INNISFAIL – RCMP Staff Sgt. Ian Ihme could not have been more pleased with the local RCMP’s latest town hall meeting, despite light grumbling from media the cookie trays were late arriving.

The gregarious well-liked detachment commander is so confident with the twice-a-year event he had the more than capable Sgt. Mike Zufferli deliver the overview of policing for the town.

The evening event on July 3 at the Innisfail Royal Canadian Legion Branch #104 was a relaxed affair with about 40 citizens attending in a venue that could easily hold 250 or more.

And how do those numbers measure up against citizens’ concerns about local policing, and crime in general?

“I find when there's not a huge crowd people are generally content,” said Ihme when asked at the end of the evening’s presentations.

He later told the Albertan he would love to see up to 200 people come out but “hopefully not super angry at us.

“We do actually get more people than most detachments seem to get,” Ihme told his audience. “When I first got here we had a town hall and I think we had 70 people show up. Sylvan Lake had two.”

As far as new critically important news for the community, Ihme did give his audience an update on the status of the new Central Alberta Regional Victim Services Society, which is replacing the Innisfail and District Victim Services Society.

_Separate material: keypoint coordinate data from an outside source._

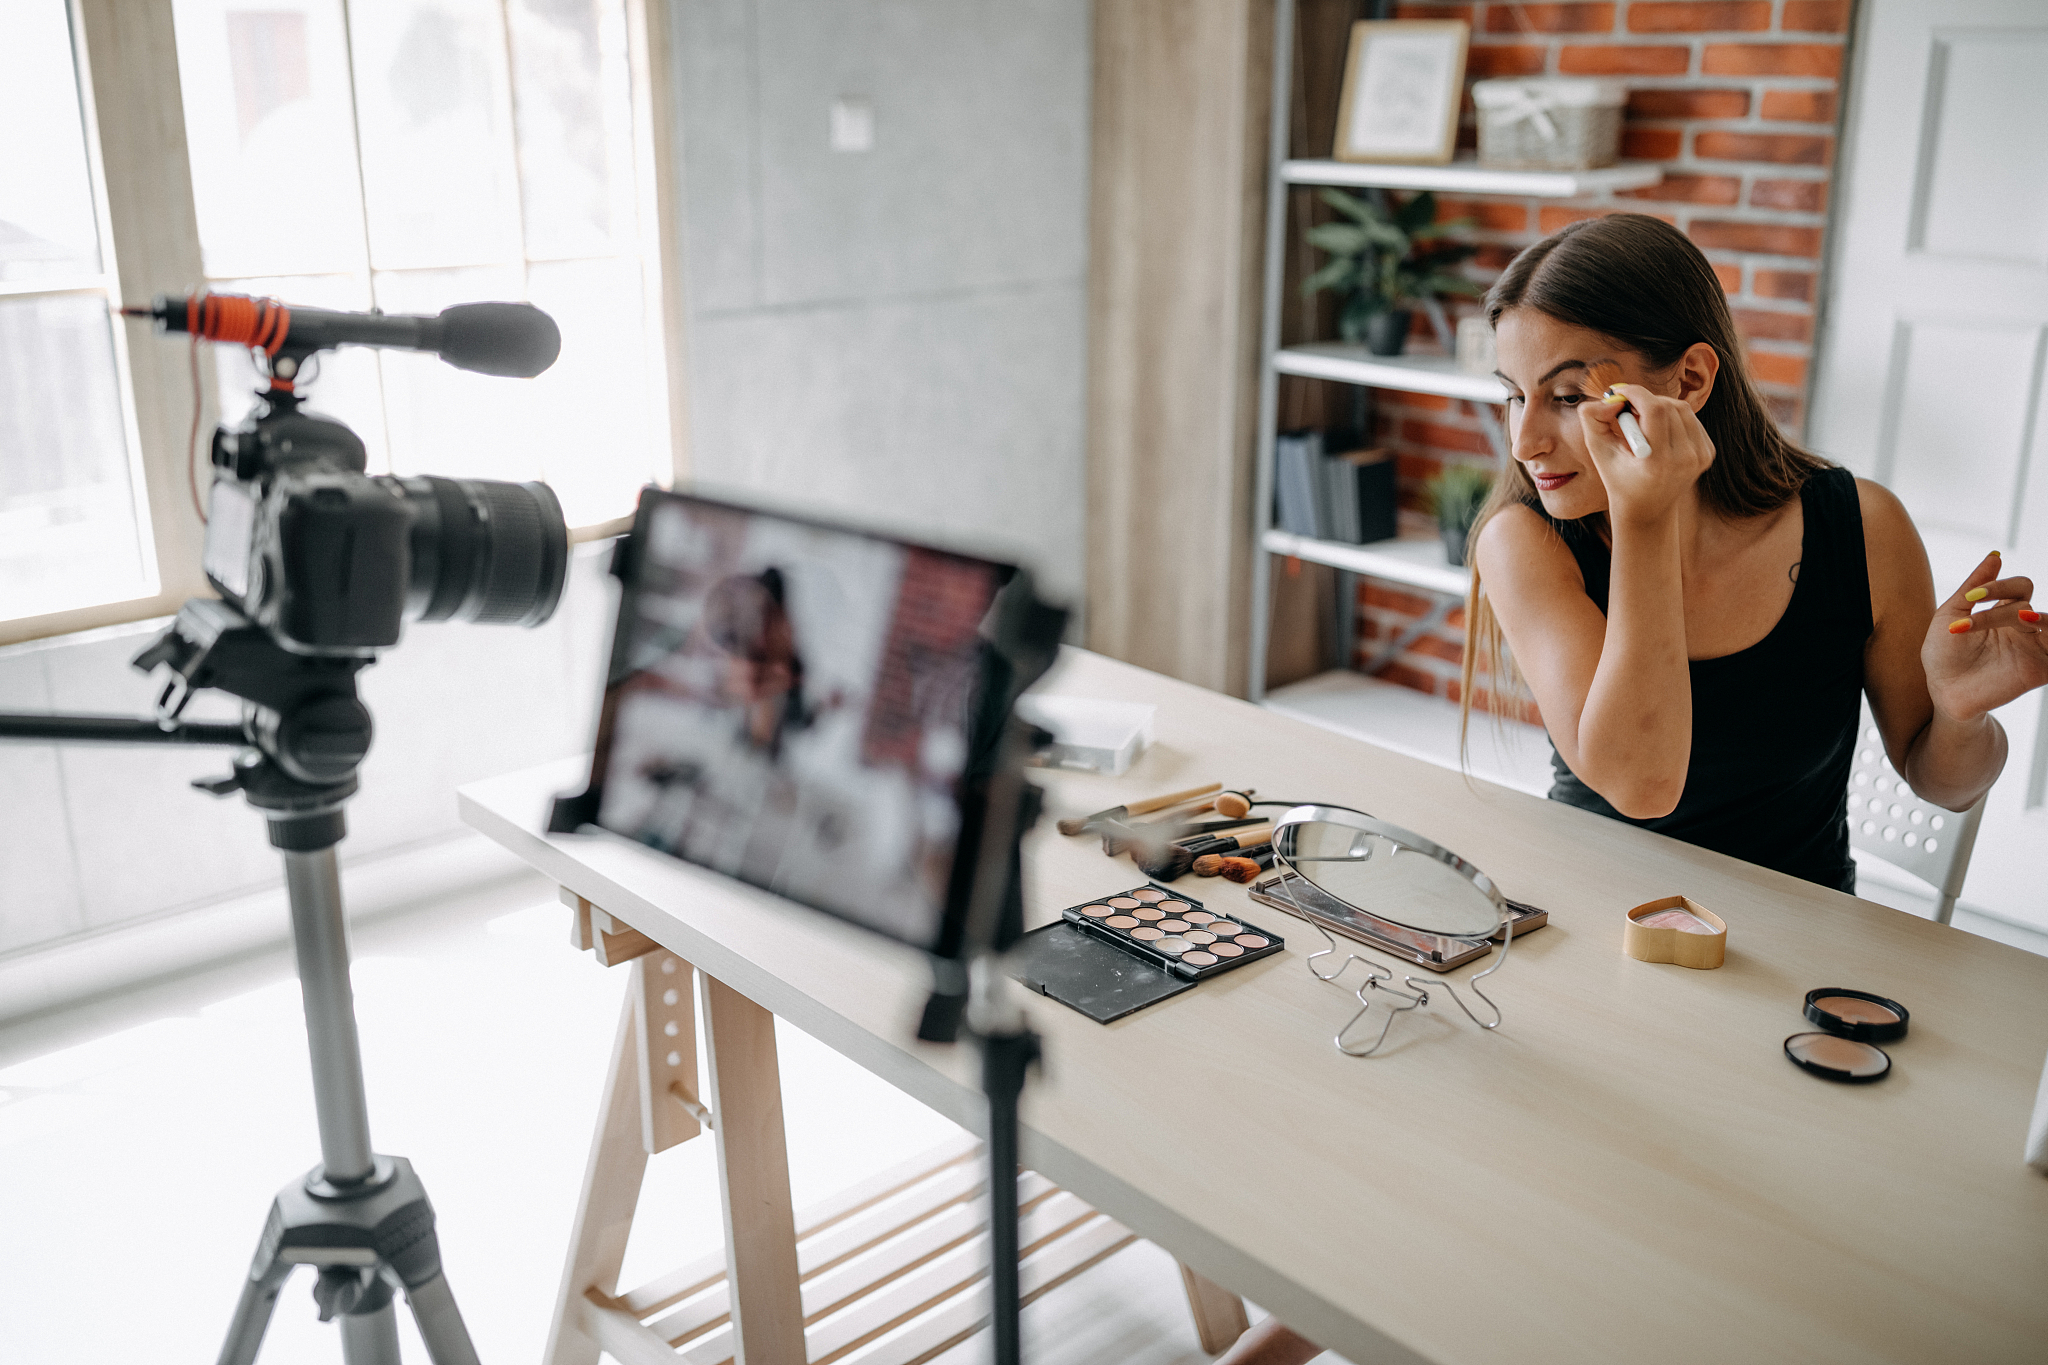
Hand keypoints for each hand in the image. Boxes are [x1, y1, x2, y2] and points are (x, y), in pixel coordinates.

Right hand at [1576, 383, 1714, 528]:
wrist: (1648, 508)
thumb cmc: (1618, 477)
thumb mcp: (1598, 451)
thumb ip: (1592, 419)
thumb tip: (1611, 399)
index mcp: (1657, 463)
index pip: (1655, 410)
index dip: (1636, 393)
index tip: (1620, 392)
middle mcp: (1684, 460)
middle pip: (1668, 406)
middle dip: (1645, 401)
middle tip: (1628, 410)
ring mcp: (1699, 457)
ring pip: (1682, 409)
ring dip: (1659, 407)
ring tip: (1643, 424)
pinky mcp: (1707, 453)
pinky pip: (1690, 419)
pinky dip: (1673, 418)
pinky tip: (1659, 433)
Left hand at [1922, 552, 2046, 722]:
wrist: (1942, 690)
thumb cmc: (1943, 654)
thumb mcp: (1951, 614)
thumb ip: (1973, 587)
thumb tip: (1995, 555)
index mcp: (2004, 612)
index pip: (2019, 587)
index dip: (2000, 585)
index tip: (1974, 597)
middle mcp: (2023, 628)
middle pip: (2027, 603)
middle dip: (2002, 606)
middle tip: (1973, 616)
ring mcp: (2033, 648)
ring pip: (2046, 622)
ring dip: (2032, 617)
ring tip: (2017, 618)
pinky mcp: (2040, 670)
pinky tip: (2032, 629)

The audience was told frontline services well be unaffected in the town and area as there will be a full-time victim services employee that will be stationed out of the Innisfail RCMP detachment.

It’s expected the new employee will be active later this summer.

As for crime stats, the audience was told calls for service for RCMP in 2023 from within Innisfail were the lowest since at least 2018, from 2,541 in 2018 to 2,052 in 2023, a drop of almost 500.

However, the audience was also told the top three personal safety concerns uncovered in 2024 through a survey by the Innisfail Policing & Safe Community Committee were theft of personal property, property damage and trespassing, and presence of substance abuse and drug-related offences.

While there was some discussion about loud vehicles and the working relationship between Innisfail RCMP and Red Deer County peace officers, there was little if any discussion about specific crime problems in town or the rural areas.

However, one citizen did raise the issue of habitual offenders, with the audience hearing that “five per cent of the population is responsible for 95 per cent of issues.”

“We deal within the justice system that we have. The majority of the population is calling for reform but we need all aspects of our society on the same boat,” said Zufferli. “It's not an Innisfail issue, it's not an Alberta issue, it's kind of a Canadian issue, right?”

And for the Innisfail RCMP there is now high confidence in the community that while there will always be some level of crime, there is general satisfaction that local police are consistently doing a good job in keeping crime under control.

“We have an excellent detachment, excellent officers, and their visibility in the community has increased, which is such a good thing,” said Sue Haddow, a past chair of the town’s policing committee who was at the town hall on July 3. “People seem to be unhappy about what happens after police involvement, what's happening with criminals who commit crime repeatedly.

“That was brought up during the presentation but that's not a policing issue,” she added. “That is an issue with our provincial government, and we need support for the RCMP to continue.”